FACULTY SPOTLIGHT: The Chancellor’s Faculty Advisory Committee (CFAC): Wrapping Up AY 2016-2017

Submitted by Charles Errico, Ph.D., professor of history at NOVA, and chair of the Chancellor’s Faculty Advisory Committee (CFAC)

The Chancellor’s Faculty Advisory Committee (CFAC) convened twice in April, once for its spring semester two-day meeting with the Chancellor and his staff, and again the following week at New Horizons for a report/feedback session to a large VCCS audience. The budget and its impact on faculty positions dominated the discussions. Decreased funding and falling enrollments have created a perfect storm that has resulted in a Reduction in Force (RIF) of both faculty and staff positions at many colleges. The Chancellor praised the efforts to improve retention and promote student success that he heard on his recent listening tours. Concerned with the fate of colleagues fearing future RIFs, CFAC explored options for faculty to transfer to other colleges, share their teaching load with nearby VCCS institutions, and to take advantage of the phased retirement program.

We know that students who finish their associate degree at the VCCS save a full year of tuition and have a higher chance of achieving a bachelor’s degree than those who transfer early. Nonetheless, there is a persistent image of the community college as the fallback position rather than the college of choice. NOVA President Scott Ralls tells the story of a high-school senior who was accepted at a number of four-year colleges, but told her counselor that she wanted to attend the community college. The counselor responded, “Dear, you are too smart to go to NOVA.”

CFAC discussed the need for a systemwide campaign that sends the message that it is not only smart to start, but also to finish, at the community college. Low tuition, outstanding professors, and automatic transfer agreements are just a few of the reasons the VCCS has a reason to boast that students, and their parents and counselors, should no longer view community colleges as the “triple A farm club” of higher education.

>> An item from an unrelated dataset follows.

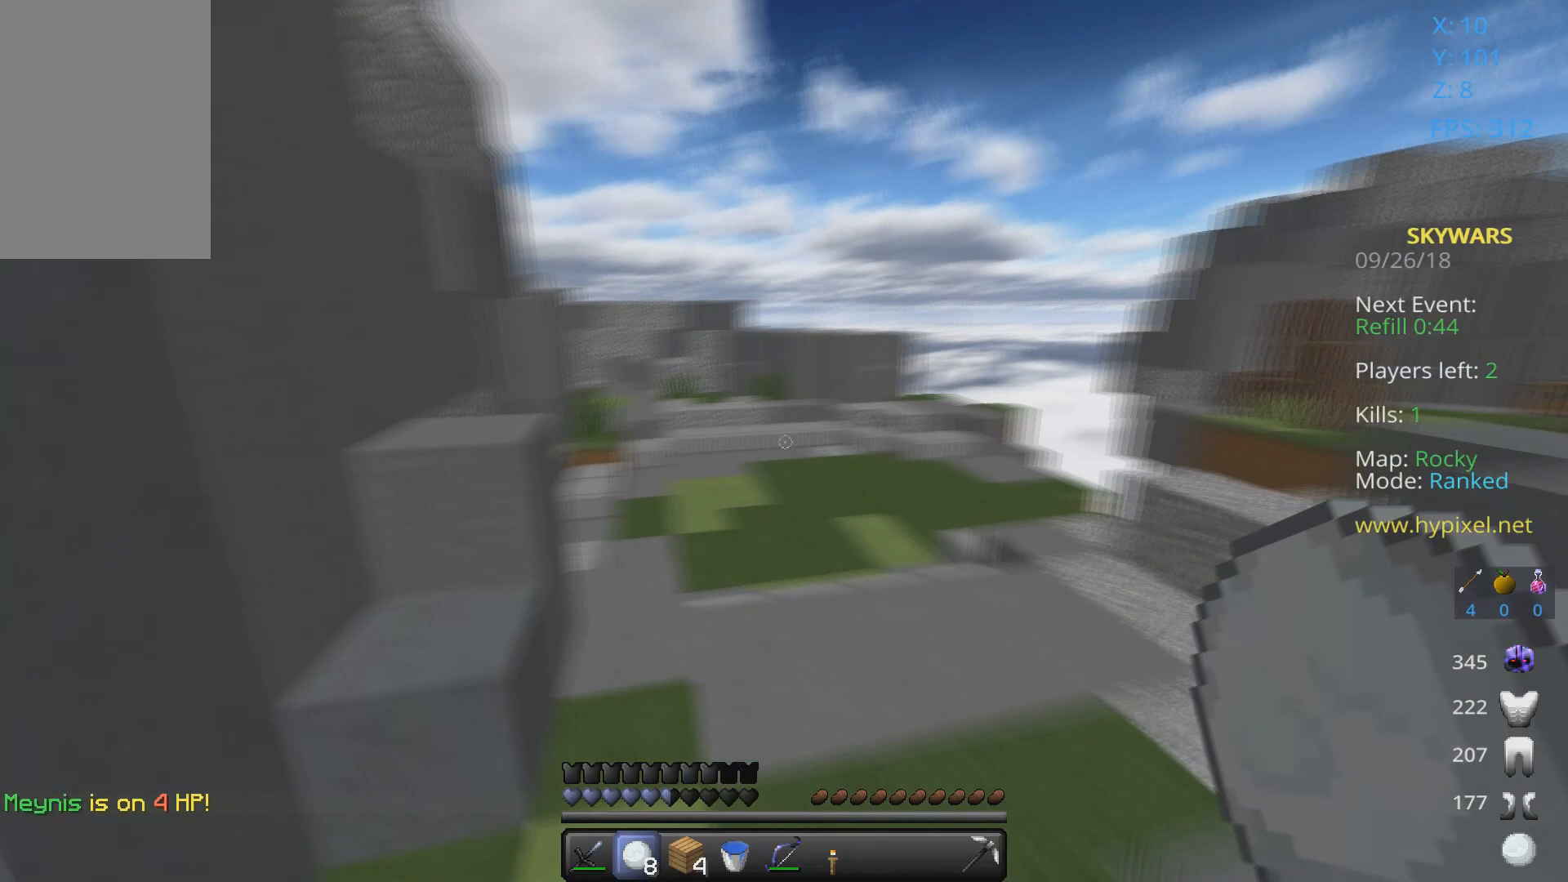
{"keys": ["d"], "mouse": [], "events": [[67, "d", "down"], [67, "mouse_left", "up"], [100, "space", "up"], [100, "w", "up"], [233, "mouse_left", "down"], [467, "mouse_left", "up"]]}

Community colleges also address important societal problems that those students from poorer families increasingly face in America. Growing income inequality in the United States has resulted in what recent research refers to as the “birth lottery” where those born into wealthy families remain in the privileged elite, while children from parents in the bottom 20% of income brackets, in spite of their best efforts, have limited upward mobility. Only half of our students today outperform their parents, versus 90% among the post-World War II baby boomers. Alan Krueger, former chairman of the Council of Economic Advisors, reflecting on the class distinctions of the 1920s, calls this “The Great Gatsby Curve” that dooms, or at least places obstacles, for those who want to climb the socio-economic ladder.

Most of us have some memory of our American history course that discussed the Protestant work ethic and championed individuals such as Ben Franklin, the child of a candle and soap maker, who achieved both wealth and fame during the early national period. Unlike Franklin, who never attended college, research by Raj Chetty of Harvard and others show what most of us already know, that education is still the best route to a better life. But ever-rising tuition saddles too many students with debt, and the community college offers a solution. We need to do a better job of delivering that message.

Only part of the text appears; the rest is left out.